> _Directions_
1: According to the heritage tourism article, how many heritage sites are there to visit in Bangladesh?
2: Put the lines of the records from the line with "order: Caryophyllales" to the line with "common name: Beavertail prickly-pear" into a numbered list, leaving out any blank lines.

Reliable Brokers
Online Investing
Alerts & Analysis
Easy Trading

Guiding lite

Update : 14 Oct 2013, 08:45 PM

With well over 1,000 fascinating heritage sites to visit in Bangladesh, from the outlines of 3,000 year old cities such as Wari Bateshwar in Narshingdhi and Mahasthangarh near Bogra amongst the best, to sites such as Mograpara that, somewhere, must have traces of the Khilji Palace so vividly described by the writer to the Admiral (who led the early 14th century visiting entourage from China, via countless temples, mosques, churches, palaces, mansions, forts and governance centres) a little on-site explanation and interpretation wouldn’t go amiss.

On site explanation and interpretation is an essential part of any heritage tourism experience. Heritage tourists are easily the most treasured members of the enormous international tourism market. They are usually the best educated, and, as such, amongst the wealthiest, as well as most culturally and environmentally sensitive. They are, in fact, exactly the kind of tourists that the fragile natural and social environment of Bangladesh could most easily support.

Heritage tourism may form the foundation of most major international tourism destinations – from Italy, France, Britain and Greece, to Egypt and India, and, not least, newer destinations like Peru, Mexico, China, Cambodia, Myanmar and Japan. But, in all those nations too, a thirst for national identity and heritage produces a torrent of local visitors to important sites, not merely, as is so often the case in Bangladesh sadly, in search of a picnic site!

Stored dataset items
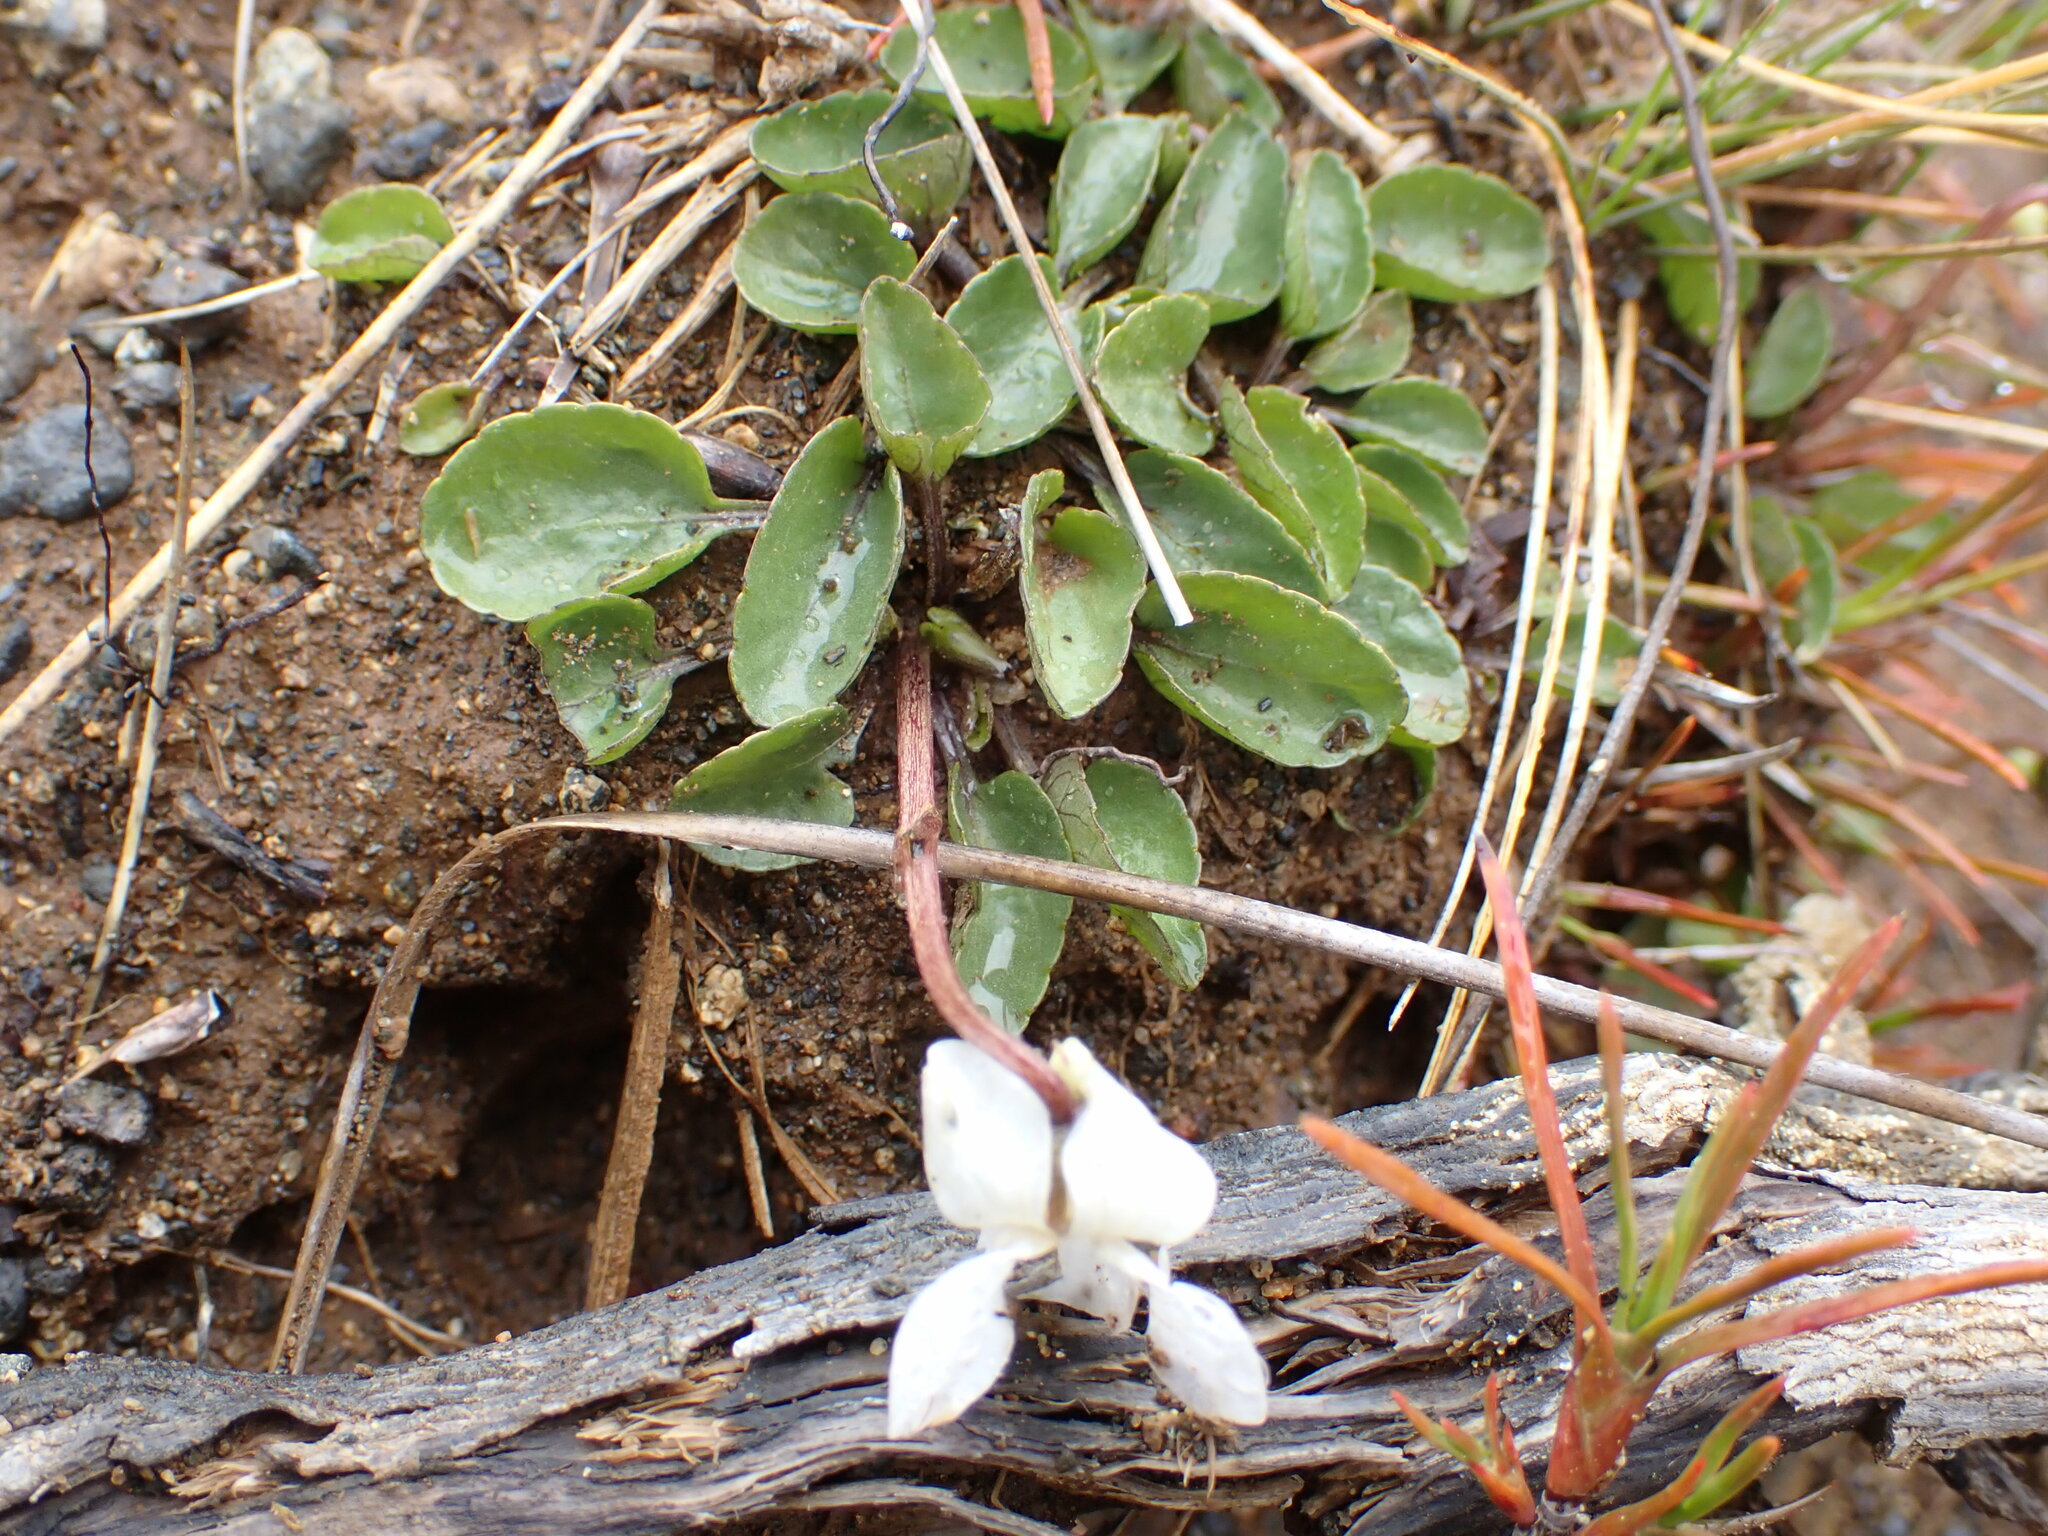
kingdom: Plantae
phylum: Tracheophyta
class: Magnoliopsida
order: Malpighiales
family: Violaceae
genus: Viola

==

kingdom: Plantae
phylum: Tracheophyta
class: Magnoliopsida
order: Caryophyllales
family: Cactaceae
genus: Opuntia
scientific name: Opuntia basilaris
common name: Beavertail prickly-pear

> _Replies_
1: Well over 1,000.

2:
1. order: Caryophyllales
2. family: Cactaceae
3. genus: Opuntia
4. scientific name: Opuntia basilaris
5. common name: Beavertail prickly-pear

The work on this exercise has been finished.